EXTRACT TO READ —
In February 2019, Woods filed a charge of discrimination with the Illinois Department of Human Rights which was cross-filed with the EEOC. Doc. 64-4 at 14-15. Woods wrote “10/17/2018” as both the earliest and latest dates of discrimination and did not check the “continuing action” box on her charge. Id. at 14. Specifically, Woods listed “sex” in the “cause of discrimination based on” section and provided the following narrative:
“IDHR has a worksharing agreement with EEOC, whereby a charge filed with IDHR is automatically cross-filed with EEOC.” Carlson v. Christian Bros. Servs., 840 F.3d 466, 467 (7th Cir. 2016).
I. A. ISSUE/BASIS: UNEQUAL TERMS AND CONDITIONS OF EMPLOYMENT - OCTOBER 2018, BECAUSE OF MY SEX, FEMALE
B. PRIMA FACIE ALLEGATIONS
1. My sex is female.
2. My performance as Police Officer for the City of Markham meets Respondent's expectation. I was hired in 2009.
3. On October 2018, I was subjected to unequal terms and conditions of employment by Terry White (male), Chief of Police. On October 17, 2018, I requested a day off but White denied the requested day off. No reason was given.
4. In October 2018, I was scheduled to attend a class for Police Counter Ambush Tactics Training on October 25th and 26th2018. Prior to attending the class I asked Chief White for the equipment I would need for the class which included a stimulation [sic] handgun and rounds; a face shield; and eye and hearing protection. I never received the equipment. No reason was given for not providing the necessary equipment.
5. Similarly situated male police officers were treated more favorably.Id. at 14-15. In April 2019, Chief White approved Woods's requests for days offs on April 22, 23, and 29, 2019. PRDSOF ¶ 40. On December 5, 2019, the IDHR issued a Notice of Dismissal for Lack of Substantial Evidence. Doc. 64-4 at 16-29.

ACTIVITY — Reproduce verbatim the portion of the discrimination charge passage from "2. My performance" up to and including "the necessary equipment.".

Rows listed in a dataset:

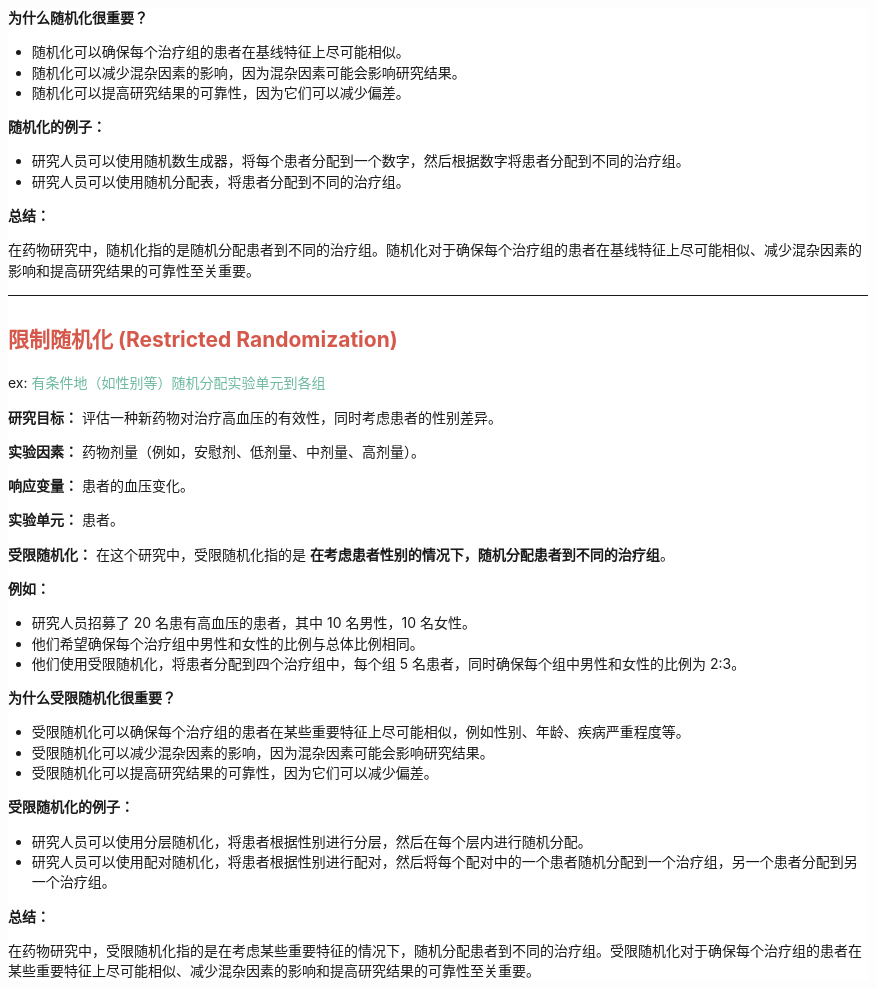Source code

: **为什么随机化很重要？**

- 随机化可以确保每个治疗组的患者在基线特征上尽可能相似。
- 随机化可以减少混杂因素的影响，因为混杂因素可能会影响研究结果。
- 随机化可以提高研究结果的可靠性，因为它们可以减少偏差。

**随机化的例子：**

- 研究人员可以使用随机数生成器，将每个患者分配到一个数字，然后根据数字将患者分配到不同的治疗组。
- 研究人员可以使用随机分配表，将患者分配到不同的治疗组。

**总结：**

在药物研究中，随机化指的是随机分配患者到不同的治疗组。随机化对于确保每个治疗组的患者在基线特征上尽可能相似、减少混杂因素的影响和提高研究结果的可靠性至关重要。

---

## <font color=#D5584B>限制随机化 (Restricted Randomization)</font>

ex: <font color=#6DBAA1>有条件地（如性别等）随机分配实验单元到各组</font>

**研究目标：** 评估一种新药物对治疗高血压的有效性，同时考虑患者的性别差异。

**实验因素：** 药物剂量（例如，安慰剂、低剂量、中剂量、高剂量）。

**响应变量：** 患者的血压变化。

**实验单元：** 患者。

**受限随机化：** 在这个研究中，受限随机化指的是 **在考虑患者性别的情况下，随机分配患者到不同的治疗组**。

**例如：**

- 研究人员招募了 20 名患有高血压的患者，其中 10 名男性，10 名女性。
- 他们希望确保每个治疗组中男性和女性的比例与总体比例相同。
- 他们使用受限随机化，将患者分配到四个治疗组中，每个组 5 名患者，同时确保每个组中男性和女性的比例为 2:3。

**为什么受限随机化很重要？**

- 受限随机化可以确保每个治疗组的患者在某些重要特征上尽可能相似，例如性别、年龄、疾病严重程度等。
- 受限随机化可以减少混杂因素的影响，因为混杂因素可能会影响研究结果。
- 受限随机化可以提高研究结果的可靠性，因为它们可以减少偏差。

**受限随机化的例子：**

- 研究人员可以使用分层随机化，将患者根据性别进行分层，然后在每个层内进行随机分配。
- 研究人员可以使用配对随机化，将患者根据性别进行配对，然后将每个配对中的一个患者随机分配到一个治疗组，另一个患者分配到另一个治疗组。

**总结：**

在药物研究中，受限随机化指的是在考虑某些重要特征的情况下，随机分配患者到不同的治疗组。受限随机化对于确保每个治疗组的患者在某些重要特征上尽可能相似、减少混杂因素的影响和提高研究结果的可靠性至关重要。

RESULT FOR THIS TASK —
2. My performance as Police Officer for the City of Markham meets Respondent's expectation. I was hired in 2009.
3. On October 2018, I was subjected to unequal terms and conditions of employment by Terry White (male), Chief of Police. On October 17, 2018, I requested a day off but White denied the requested day off. No reason was given.
4. In October 2018, I was scheduled to attend a class for Police Counter Ambush Tactics Training on October 25th and 26th2018. Prior to attending the class I asked Chief White for the equipment I would need for the class which included a stimulation [sic] handgun and rounds; a face shield; and eye and hearing protection. I never received the equipment. No reason was given for not providing the necessary equipment.